When your plants are dry, it is time to mount them. The idea is to make them as beautiful as possible, arranging them so that all the features show–like a good botanical illustration, not one of the human female’s whiteboard scribbles. Do a test layout, making sure your plant will fit on the paper. Use the good stuff. This acid-free mounting paper will be around long after the human female is but an unpleasant memory. Don’t forget to leave room for the label. My dearest Sigyn has a fine eye for this sort of work.
Once you are satisfied with the arrangement, glue the plants in place. Regular school glue is fine. There are also fancy herbarium glues, but the human female says they taste bad. (I don’t even want to know…) Weigh the plants down so that they dry flat and in good contact with the glue. Large washers are perfect for this.
Most glues dry within twenty-four hours. While Sigyn waits for my magic to dry this plant more quickly, she is looking at a fine old herbal with hand-written text and hand-tinted illustrations. There is a cyclamen…
…and a daisy. Hmm. This is a European herbal and the daisies do not look like the local ones. Ours are not pink.
Wait! Go back! Sigyn, what’s that last illustration?
A Scythian Lamb? A Vegetable Sheep? I must obtain some examples of this wondrous plant-beast which bears live sheep! If I plant them in the front yard, not only will I never have to pull weeds again, they may eat all the human female’s favorite blossoms! Sigyn can pet them and talk to them, and their bleating may keep the human female awake of nights. I like this plan…
Once you have pressed all your plants, close the press and tighten it as much as possible. There’s no such thing as too flat!
You may need to have someone help you by sitting or standing on your press. Sigyn weighs just about the right amount.
I take it back. There is such a thing as too flat.
Now put the press someplace dry and drafty. Keep the plants in the press until they are dry. Small things take a few days. Thick, juicy specimens take longer.
Don’t forget to be a Good Scientist and record all the data– Collector, collection number, date, precise location, description of the plant, description of the habitat, any necessary sketches, etc. Photographs are useful too.
Sigyn’s field log is red because a) she likes red, and b) it is easy to spot if she drops it or leaves it behind. We could outfit an expedition to darkest Peru with the pens, papers, diggers, rubber boots, hats, and other assorted field equipment the human female has lost. But she never had me to help her.*
Press each sample in a half page of newspaper.

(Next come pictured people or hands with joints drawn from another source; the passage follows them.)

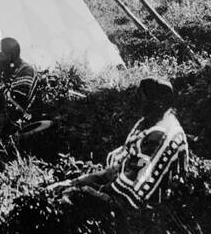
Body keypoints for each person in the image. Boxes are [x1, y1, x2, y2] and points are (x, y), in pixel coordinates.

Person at [49, 82, 188, 211]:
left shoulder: (160, 135)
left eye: (142, 98)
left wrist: (86, 190)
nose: (137, 102)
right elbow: (120, 167)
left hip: (147, 206)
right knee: (67, 188)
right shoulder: (149, 120)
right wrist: (74, 182)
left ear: (158, 103)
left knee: (72, 199)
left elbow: (131, 191)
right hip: (126, 186)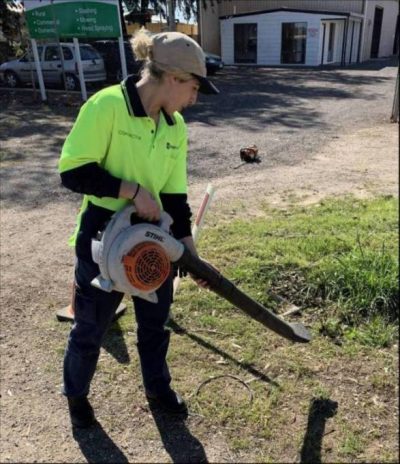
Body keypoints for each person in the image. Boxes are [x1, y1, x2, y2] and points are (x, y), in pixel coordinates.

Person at [58, 30, 219, 428]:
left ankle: (157, 388)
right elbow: (73, 172)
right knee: (90, 327)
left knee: (155, 321)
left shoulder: (175, 127)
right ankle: (77, 397)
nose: (194, 99)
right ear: (174, 79)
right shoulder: (107, 106)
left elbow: (176, 198)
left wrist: (188, 252)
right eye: (194, 88)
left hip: (155, 239)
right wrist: (130, 190)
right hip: (104, 235)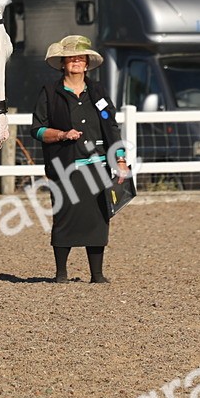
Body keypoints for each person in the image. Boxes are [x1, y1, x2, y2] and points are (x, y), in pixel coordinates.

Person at [31, 35, 129, 283]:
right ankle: (60, 273)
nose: (75, 61)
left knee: (99, 218)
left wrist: (119, 158)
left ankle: (97, 274)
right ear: (63, 63)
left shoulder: (98, 92)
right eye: (70, 58)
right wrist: (62, 135)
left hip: (97, 167)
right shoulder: (49, 93)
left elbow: (111, 126)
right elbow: (38, 130)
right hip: (65, 167)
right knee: (64, 217)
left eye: (80, 58)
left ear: (87, 64)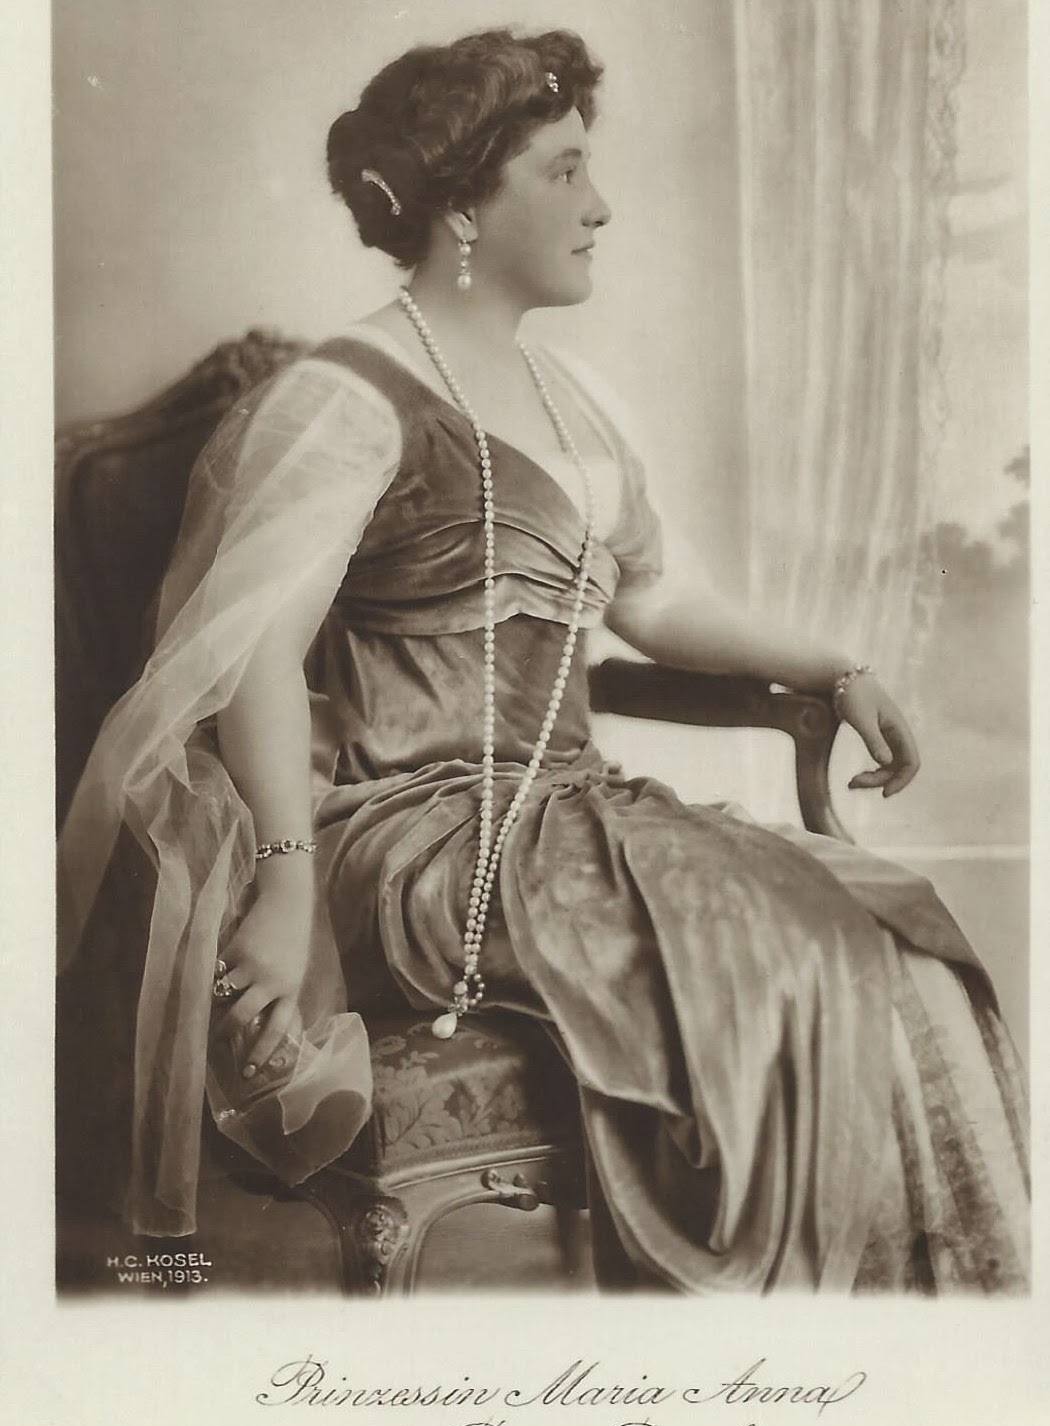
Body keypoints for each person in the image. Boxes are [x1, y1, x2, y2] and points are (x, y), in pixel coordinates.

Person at [59, 27, 1028, 1290]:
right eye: (565, 172)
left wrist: (839, 665)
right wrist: (285, 888)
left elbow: (656, 598)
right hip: (408, 835)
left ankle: (903, 1324)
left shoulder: (575, 401)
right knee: (779, 950)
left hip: (568, 814)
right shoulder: (345, 397)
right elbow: (250, 660)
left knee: (889, 933)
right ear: (465, 204)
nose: (601, 206)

This is a whole sheet. It’s too much paper:
Tear this in half. The paper will keep all the parts of the specimen together and give you a place to write your collection number and any other details.
This is the right amount. Do not get sidetracked reading the comics.
Pressing a plant is like making the Midgardian dish called “lasagna.” Plant press, corrugated cardboard (allows ventilation), blotter paper (wicks moisture away), newspaper.
Carefully lay out your sample on the paper. Nothing should hang out. You may have to fold your plant to fit.
Some plants are uncooperative. This is where it would be helpful sometimes to have a third–or even a fourth–hand. Sigyn, with my magic I could give you an extra — No? Very well. Have it your way. Fold the paper over the plant, top with a blotter, then another cardboard corrugate. Then the press is ready for the next plant!
The human female says it is very important to collect a complete specimen, if you can. Roots are a “must” for non-woody things. Apparently they can tell you a lot, but what would a root say? “Thank goodness I’m not a beet”?
You may need some tools. In soft, loose soil, a screwdriver or even a spoon will do.
The local soils, unfortunately, will bend that spoon on the first try. (Supposedly they are Lufkin Fine Sandy Clay, but I have heard them referred to as Lufkin Fine Sandy Concrete, which is not far off the mark.) Since she couldn’t find her trowel and I was not allowed to supply her with explosives, I provided Sigyn with something that will do the job. I am Loki, God of Overkill.
Be sure to collect a little extra plant material, put it in a plastic bag, and keep it cool. You will want it when it comes time to identify your specimens.
The human female, being a plant nerd, is used to keeping baggies and plastic containers of plant matter in the refrigerator. Her long-suffering spouse, however, is not always amused to find Milkwort where the milk usually goes and Buttercups where the butter should be.
Sigyn has definitely been spending far too much time with the human female. Now my dearest has decided that she doesn’t just want to drag me out looking at plants, she wants to drag me out collecting plants in the Proper Scientific Manner.
Oh, be still my villainous little heart. But I am happy to humor my beloved. Sigyn, if you’ll demonstrate, I’ll narrate.
First rule of collecting: if you only see one of something, don’t pick it. Sigyn really likes Bluets, but she isn’t going to take this lonely one.
This is better! Remember the Rule of Twenty: If you see twenty, you may collect one. Now we’re in business.
Benno is just sad that flowers have to have their lives tragically cut short, even for Science.